Gratitude Revealed
I’ll be brief, blunt, and I won’t mince words. Gratitude Revealed is the kind of privileged bullshit that prevents any real progressive change from happening in this country. Leave it to a white, well-off boomer to make an entire movie about how everyone should just be grateful for what they have, without giving a second thought to those who have nothing to begin with.
Blame whichever political party you want, but it’s this kind of attitude — this, right here — that ends any conversation about poverty, hunger, war, the environment, addiction, police brutality, spousal abuse, mental health, and every other fucked up thing under the sun before it even gets started. Why bother recognizing the pain of others when it’s easier to simply “see the magic of the world around us," am I right? Why should I care when it’s easier to put my head in the sand and pretend everything everywhere is fine?
Gratitude Revealed is so chock full of tone-deaf, self-congratulatory platitudes that it might be comical if it weren’t so infuriating. Director Louie Schwartzberg (Fantastic Fungi) bombards us with a never-ending parade of depthless intellectuals who clearly have no connection to life outside their own small worlds, even though their philosophy insists that they are, in fact, deeply and spiritually connected to all life, or whatever. Despite what they claim, these people have secluded themselves from reality, and, in doing so, completely shut themselves off from any meaningful good they could do with their positions of privilege.
It’s incredible to me how Schwartzberg has made what is ostensibly a feature length TED Talk, just to pat himself and his dime-store philosophizing friends on the back. Even when he and his cavalcade of glassy-eyed messiah complexes accidentally brush up against very real issues like homelessness, they’re brushed aside with the kind of emotionless snobbery usually reserved for satire and parody.
How thick do you have to be to not realize that lines like “I know there’s bad things that happen in the world” — shown over a shot of homeless people pushing shopping carts — “but I choose to see the beauty in everything” are anything but unbelievably tasteless? I can only imagine that Schwartzberg and his talking heads truly revel in feeling superior to others, but have convinced themselves that they’re the good guys. It’s shameful.

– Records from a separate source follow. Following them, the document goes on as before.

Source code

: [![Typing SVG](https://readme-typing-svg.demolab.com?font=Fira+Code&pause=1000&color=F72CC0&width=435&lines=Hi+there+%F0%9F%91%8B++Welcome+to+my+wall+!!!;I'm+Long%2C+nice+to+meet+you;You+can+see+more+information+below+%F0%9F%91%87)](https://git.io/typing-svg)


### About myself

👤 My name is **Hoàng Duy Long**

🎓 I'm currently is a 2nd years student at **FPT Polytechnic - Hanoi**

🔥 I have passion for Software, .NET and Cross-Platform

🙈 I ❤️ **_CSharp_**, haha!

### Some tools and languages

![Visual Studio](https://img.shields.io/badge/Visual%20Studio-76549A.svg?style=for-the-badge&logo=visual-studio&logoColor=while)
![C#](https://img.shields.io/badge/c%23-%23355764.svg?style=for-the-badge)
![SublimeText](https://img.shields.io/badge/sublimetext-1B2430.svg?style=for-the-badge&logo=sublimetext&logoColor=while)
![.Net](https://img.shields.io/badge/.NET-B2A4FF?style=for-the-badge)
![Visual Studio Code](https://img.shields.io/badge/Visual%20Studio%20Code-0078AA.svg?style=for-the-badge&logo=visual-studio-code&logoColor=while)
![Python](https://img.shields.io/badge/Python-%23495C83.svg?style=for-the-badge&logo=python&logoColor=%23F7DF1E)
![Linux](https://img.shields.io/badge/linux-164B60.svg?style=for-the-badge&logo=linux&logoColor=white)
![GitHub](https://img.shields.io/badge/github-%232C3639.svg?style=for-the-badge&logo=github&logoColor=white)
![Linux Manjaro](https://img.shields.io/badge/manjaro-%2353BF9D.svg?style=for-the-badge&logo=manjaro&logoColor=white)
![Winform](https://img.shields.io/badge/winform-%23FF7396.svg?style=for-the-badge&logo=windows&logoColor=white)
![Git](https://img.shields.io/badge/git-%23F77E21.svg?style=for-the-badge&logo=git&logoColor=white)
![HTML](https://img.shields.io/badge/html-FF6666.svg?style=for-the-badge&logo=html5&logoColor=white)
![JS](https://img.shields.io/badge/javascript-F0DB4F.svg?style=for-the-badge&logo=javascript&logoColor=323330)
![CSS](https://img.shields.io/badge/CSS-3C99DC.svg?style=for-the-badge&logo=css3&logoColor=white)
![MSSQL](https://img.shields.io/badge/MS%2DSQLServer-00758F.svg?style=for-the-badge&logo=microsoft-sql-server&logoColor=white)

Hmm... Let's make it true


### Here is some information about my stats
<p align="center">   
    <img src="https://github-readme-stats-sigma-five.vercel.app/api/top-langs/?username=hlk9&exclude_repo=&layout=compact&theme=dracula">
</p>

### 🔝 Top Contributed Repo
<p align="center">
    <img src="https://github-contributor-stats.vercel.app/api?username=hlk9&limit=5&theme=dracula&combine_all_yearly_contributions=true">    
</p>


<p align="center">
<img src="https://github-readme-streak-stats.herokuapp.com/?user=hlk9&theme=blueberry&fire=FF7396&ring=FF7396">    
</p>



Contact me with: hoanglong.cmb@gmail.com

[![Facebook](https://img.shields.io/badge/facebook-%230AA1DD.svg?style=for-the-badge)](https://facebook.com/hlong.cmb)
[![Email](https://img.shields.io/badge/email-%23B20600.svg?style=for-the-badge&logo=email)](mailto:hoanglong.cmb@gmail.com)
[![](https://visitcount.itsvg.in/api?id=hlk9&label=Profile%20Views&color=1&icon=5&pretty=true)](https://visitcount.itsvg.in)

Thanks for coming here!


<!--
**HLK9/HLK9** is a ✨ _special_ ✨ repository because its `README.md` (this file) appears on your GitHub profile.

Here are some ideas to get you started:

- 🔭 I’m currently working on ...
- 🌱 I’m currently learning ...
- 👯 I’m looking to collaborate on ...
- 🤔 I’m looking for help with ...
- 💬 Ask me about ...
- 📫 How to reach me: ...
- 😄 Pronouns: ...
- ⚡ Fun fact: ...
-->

Taking things a step further down the density trail, Schwartzberg seems very keen to show his cronies at their “best” by showcasing them in acts of service such as filling bowls at a soup kitchen. This would be fine if these scenes actually discussed the causes of homelessness or any thoughtful solutions to the nationwide crisis, but no. Instead, his team of oblivious blockheads spend their camera time congratulating themselves on how wonderful they are to be helping such a wretched group of poors. Again, shameful.
On occasion, Schwartzberg does stoop down from his lofty sense of self-satisfaction to talk to people who have actually faced real hardship, but he’s very careful to do so only after the worst of those hardships have passed. For example, we meet a group of women recently out of prison who are lamenting their time behind bars and professing how grateful they are to be out. But — and this is important — Schwartzberg doesn’t ask anyone who’s currently incarcerated about their level of gratitude. Nor does he ask anyone who is cold, sick, uninsured, underfed, exploited, or otherwise marginalized by a system that requires them to live in poverty so that he can live in luxury. I cannot stress enough how distasteful I find this mindset.
Perhaps the scariest part of Gratitude Revealed, though, is that it will probably find an audience eager to buy into this manipulative horseshit.